中小企業憲章と私

人とのふれあいを取り戻す

石川同友会副代表理事 阿部 靖司(ダイヤモンド商事(株)社長)


 私が中小企業憲章の制定運動の存在を知ったのは、2003年に行われた第35回中同協定時総会の議案書でした。当時の私は、中小企業憲章をまったく理解できず、2004年2月の中小企業問題全国研究集会で第15分科会「あるべき日本経済の将来像と『中小企業憲章』」に参加し、憲章が中小企業にとって大切な指針を示していることを知りました。

 たまたま、同年6月に9日間の日程でイギリス、フランス、スイスの商業施設を見学する機会があり、市場や専門店などの小売業を見て回りました。あとになって中小企業憲章のモデルがEUの小企業憲章にあることを知り、大型店の立地規制や営業時間の制約などと、カフェやバザールのにぎわいを見て、小企業を優先する憲章があってのことと納得しました。そして、中小企業家同友会の「3つの目的」の3番目、「良い経営環境をつくろう」の運動の柱になることを確信し、理事全員に呼びかけて勉強会を開き、現在も取り組んでいます。

 私の店舗がある金沢市近江町市場には170の店舗があり、100%中小零細企業で、家内企業も少なくありません。そして、街中から消えつつある魚屋さん、八百屋さん、肉屋さん、お菓子屋さんなど、多くの専門店がまだ残っています。

 再整備事業に向けて市場内で実施したアンケート調査によると、「キレイなトイレ、清潔な売り場、休憩施設、公共施設」などへの要望がある一方、「にぎわい、雑踏が好き、多くの店員さんを含めた、人と人との温かいふれあいを求めて来ています」との答えが多数ありました。市場の再整備事業は今年10月中旬より着工される予定ですが、成功の鍵は憲章制定の取り組みを広げる中にあると思います。

 街づくり3法が施行されましたが、大規模商業施設の開発が今なお続き、中小零細企業の減少が続いています。

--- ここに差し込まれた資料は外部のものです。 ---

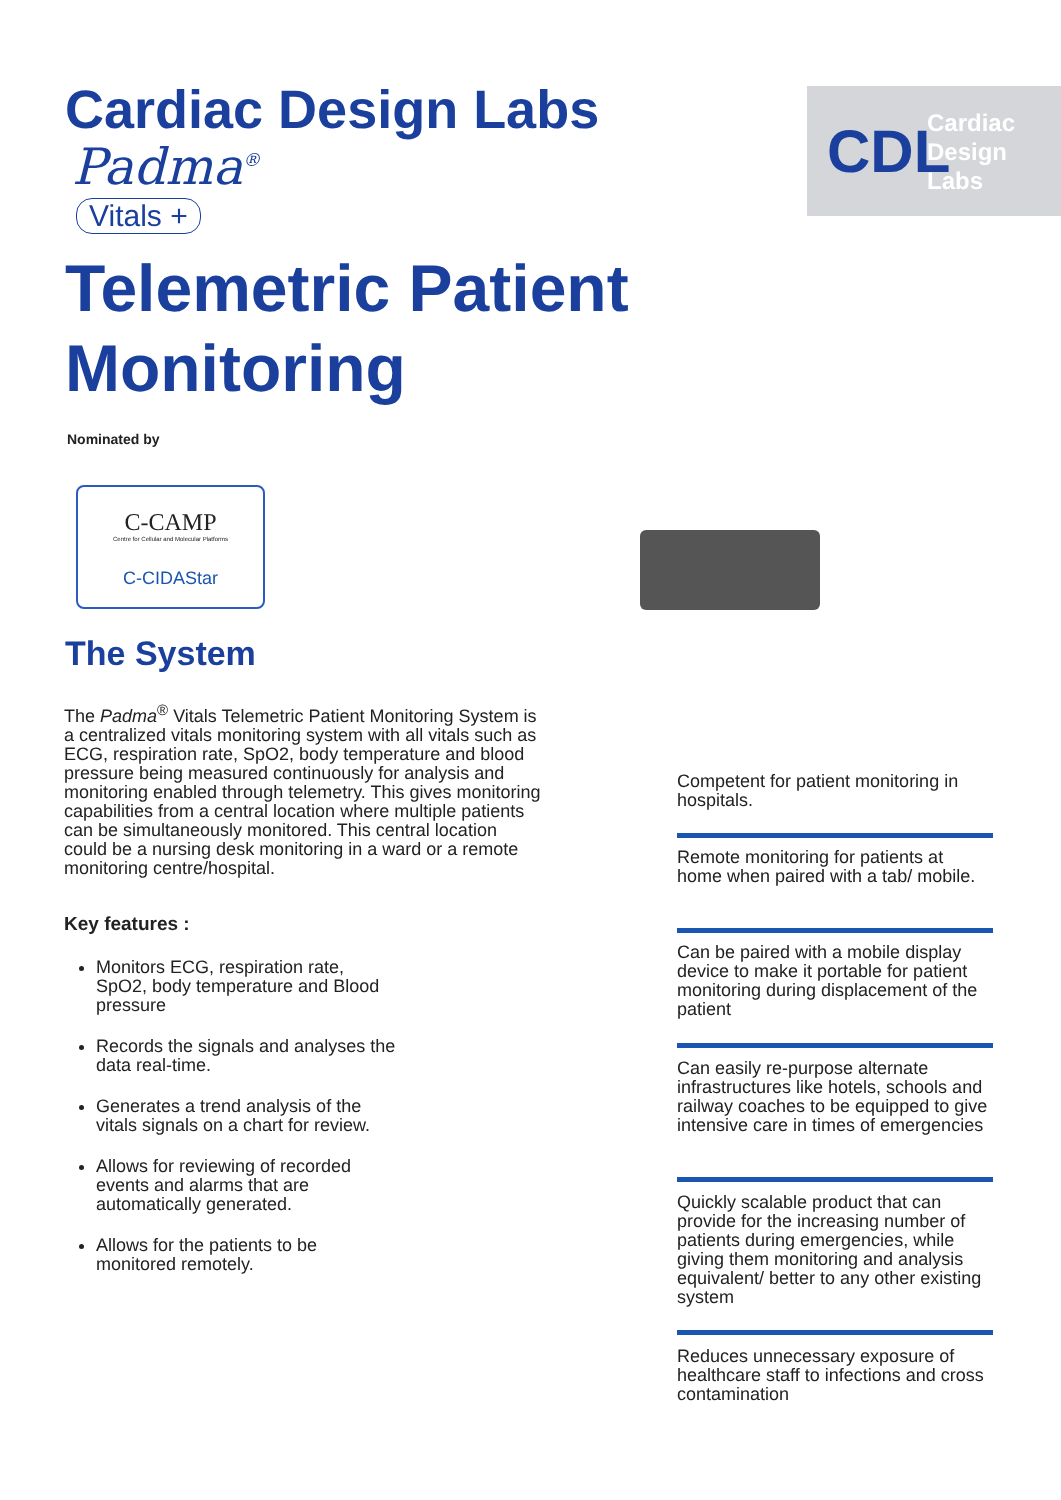Cardiac Design Labs
Padma<sup>®</sup>
Vitals +
CDL
Cardiac
Design
Labs
Telemetric Patient
Monitoring
Nominated by
C-CAMP
Centre for Cellular and Molecular Platforms
C-CIDAStar
The System
The Padma<sup>®</sup> Vitals Telemetric Patient Monitoring System is a centralized vitals monitoring system with all vitals such as ECG, respiration rate, SpO2, body temperature and blood pressure being measured continuously for analysis and monitoring enabled through telemetry. This gives monitoring capabilities from a central location where multiple patients can be simultaneously monitored. This central location could be a nursing desk monitoring in a ward or a remote monitoring centre/hospital.
Key features :
Monitors ECG, respiration rate, SpO2, body temperature and Blood pressure
Records the signals and analyses the data real-time.
Generates a trend analysis of the vitals signals on a chart for review.
Allows for reviewing of recorded events and alarms that are automatically generated.
Allows for the patients to be monitored remotely.
Competent for patient monitoring in hospitals.
Remote monitoring for patients at home when paired with a tab/ mobile.
Can be paired with a mobile display device to make it portable for patient monitoring during displacement of the patient
Can easily re-purpose alternate infrastructures like hotels, schools and railway coaches to be equipped to give intensive care in times of emergencies
Quickly scalable product that can provide for the increasing number of patients during emergencies, while giving them monitoring and analysis equivalent/ better to any other existing system
Reduces unnecessary exposure of healthcare staff to infections and cross contamination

年中無休、長時間営業のショッピングモール、24時間営業のコンビニ、さまざまな娯楽施設がもたらす文化が、真に人々に幸せをもたらしているのか考えなければなりません。「眠らない街」東京が地方に波及してよいものでしょうか。

 昼と夜のけじめのない生活習慣、他人の存在を考えない人々、個性を強調し、理性を忘れた人々。そして、地域に必ずあった祭礼がどんどん廃止され、人と人とのふれあいの機会がますます失われています。失われた人間社会を取り戻し、地方の復権と小企業の集まる商店街活性化のために、中小企業憲章の理解と制定運動に向けた努力が必要です。